O ministro Flávio Dino, do STF, arquivou a investigação contra o senador Chico Rodrigues (PSB-RR). A decisão acolhe pedido da Procuradoria-Geral da República para encerrar o caso, iniciado na Operação Desvid-19 da PF, deflagrada em 2020.

Chico Rodrigues foi flagrado com dinheiro na cueca durante a operação, em Boa Vista (RR). Ao todo, R$ 33,1 mil foram encontrados na ocasião, somando cerca de R$ 100 mil na residência do senador. A apuração investiga possível uso de recursos de emendas para contratos.

A PGR havia indicado que a investigação não reuniu indícios mínimos de ocultação de valores durante o cumprimento de mandado de busca e apreensão. Com isso, pediu o fim da apuração no STF.

A decisão de Dino determina o envio dos autos à Justiça Federal em Roraima. O caso passa a ficar sob a alçada da Justiça Federal e do Ministério Público Federal no estado.

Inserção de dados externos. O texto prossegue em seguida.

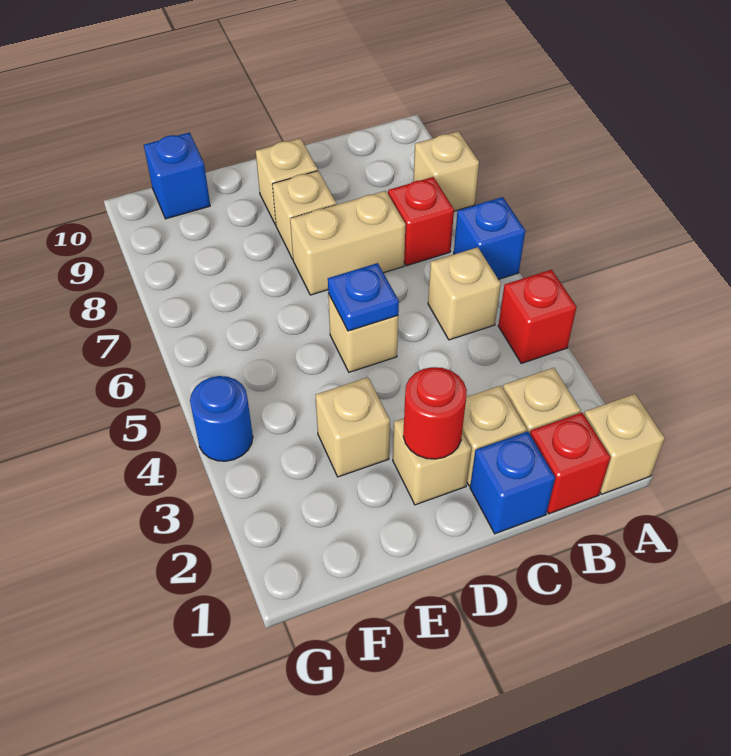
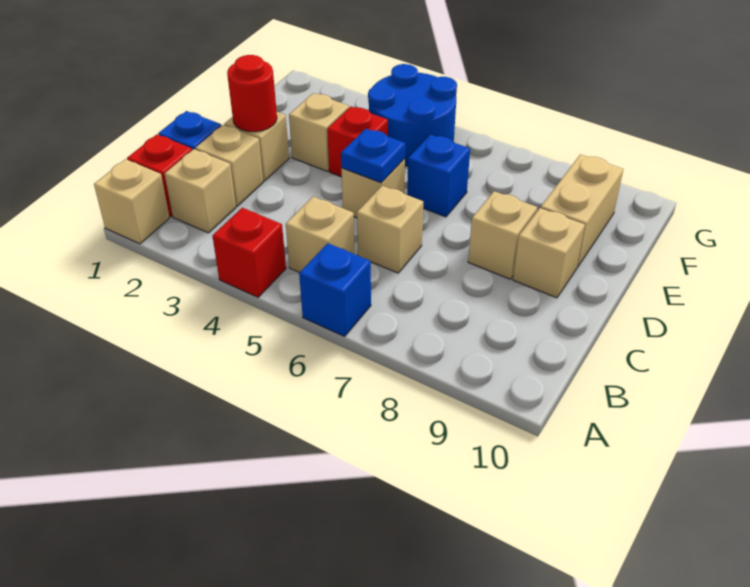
tan 1x1 brick [413,131,479,211] -> tan 1x1 brick moved to [357,186,423,273]
red 1x1 brick [388,177,454,266] -> red 1x1 brick moved to [327,107,388,177]
tan 1x2 brick [290,191,406,295] -> tan 1x2 brick moved to [541,154,623,267]
blue 1x1 brick [144,132,210,219] -> blue 1x1 brick moved to [407,135,470,217]
blue 1x1 round brick [190,376,253,461] -> blue 2x2 round brick [368,64,457,166]

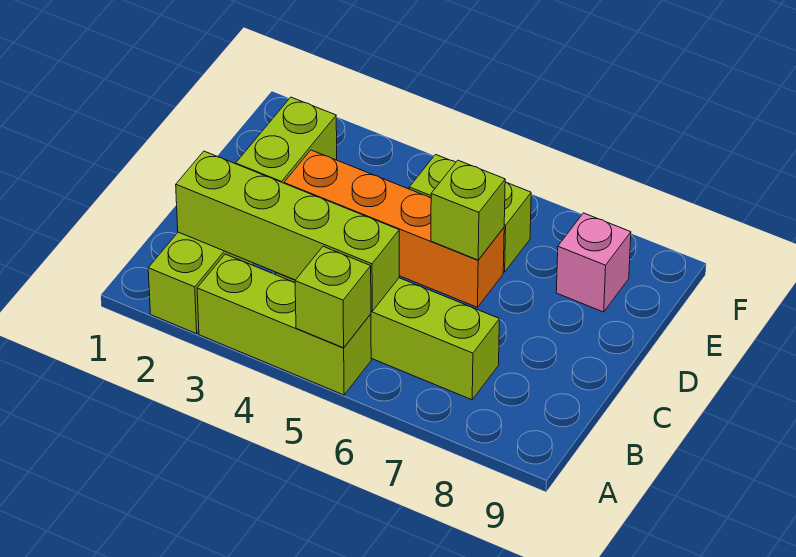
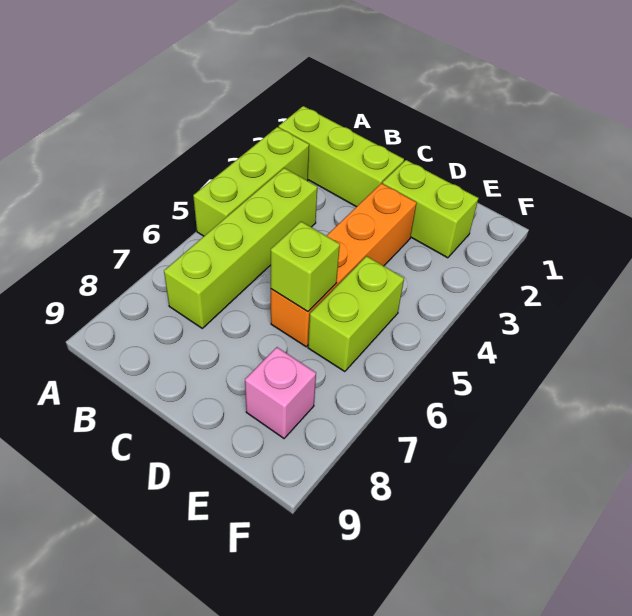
lime 1x1 brick [295,246,371,348] -> none
lime 1x4 brick [176,151,399,311] -> none

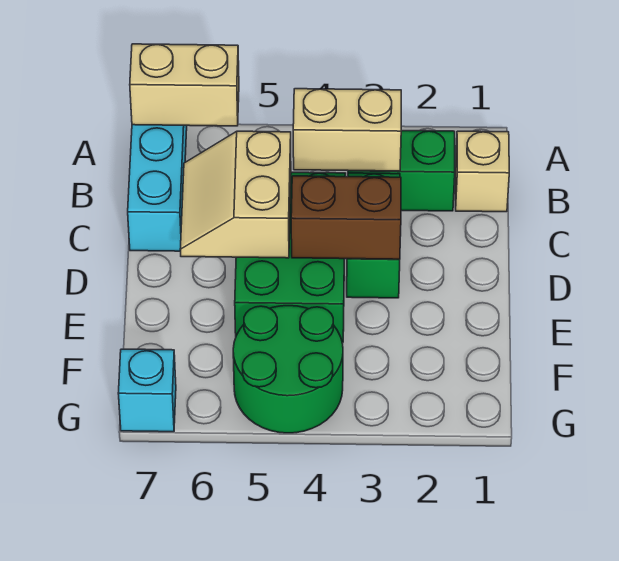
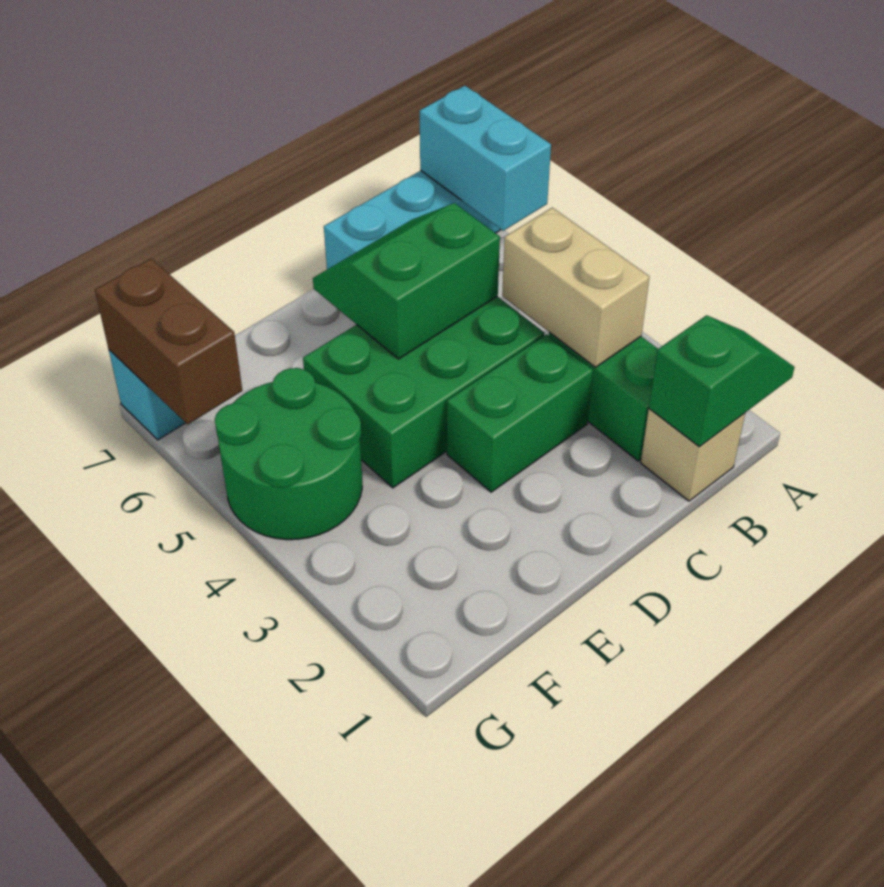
none -> green 1x2 slope [649,315,795,447]
tan 1x2 brick [130,44,239,126] -> cyan 1x2 brick [420,86,551,231]
tan 2x2 slope [180,131,291,258] -> green 2x2 slope [313,203,500,359]
brown 1x2 brick [291,176,401,260] -> brown 1x2 brick moved to [95,259,242,424]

O Estadão solicitou manifestação de Chico Rodrigues sobre a decisão. A mensagem foi recebida pela reportagem, que aguardava o posicionamento do senador.

À época do flagrante, o senador atuava como vice-líder do governo no Senado, alinhado ao então presidente Jair Bolsonaro. A PF investigava desvios de recursos públicos destinados ao combate à pandemia de covid-19, envolvendo emendas parlamentares.

Segundo apuração do jornal, o material apreendido ampliou a apuração sobre contratos com dinheiro público e possível sobrepreço de quase R$ 1 milhão em contratações. A ordem de busca foi autorizada pelo ministro Luís Roberto Barroso, naquela ocasião.